—Les coquins! comme ils nous ont poursuivis! dit l’un d’eux; je n’en puis plus! sans vous j’étais pris.
—Et vous le serez encore, ainsi que ce damné papier, si vous perdez votre temps en paroles; voilà un second coup de feu sur le roc de Saint-Pierre-de-l’Aigle; ils nous croient partis par la côte du Limaçon; mais, en bas, ils s’apercevront du contraire. Descendez. C’est une ronde, sans doute, qui chasse les contrebandiers. Descendez!
—Eh! comment? je n’y vois pas.
—Descendez toujours, et prenez-moi le bras.
—Soutenez-moi; je glisse avec mes bottes, dit le premier voyageur, s’accrochant aux pointes du roc pour s’assurer de la solidité du terrain avant d’y poser le pied.

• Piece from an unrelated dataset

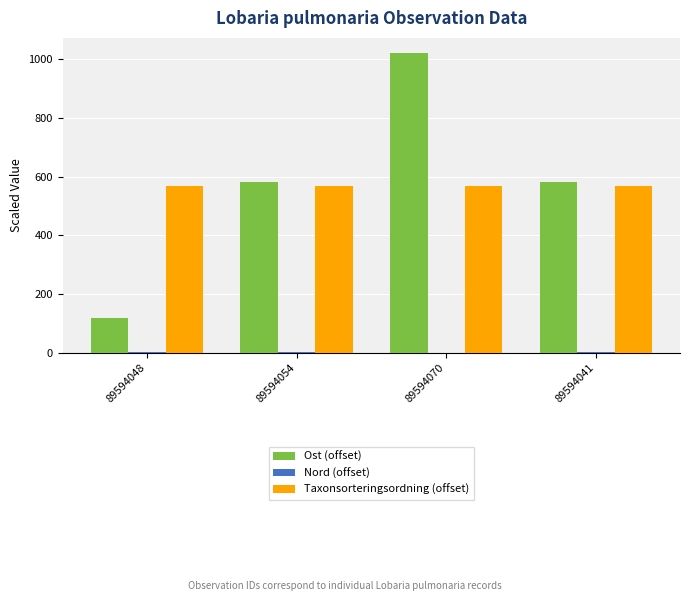

What is the greatest value displayed?

1022.1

—Allez donc, allez donc! lui dit l’autre en le poussant; voilà un de ces drôles qui passe sur notre tête.
En effet, l’ombre d’un homme armé d’un long fusil se dessina sur la neige. Les deux aventuriers se tinrent immobiles. Il passa; ils continuèrent à descendre.
—Ils nous prendront! dit celui qui soutenait l’autre, nous sommes tournés. Donnez-moi votre diable de parchemin; je porte l’habit des contrebandiers, et je me ferai passer pour tel en cherchant asile chez eux; mais vous n’auriez pas de ressource avec votre habit galonné.
—Vous avez raison, dit son compagnon en s’arrêtant sur une pointe de roc.
Et, restant suspendu au milieu de la pente, il lui donna un rouleau de bois creux.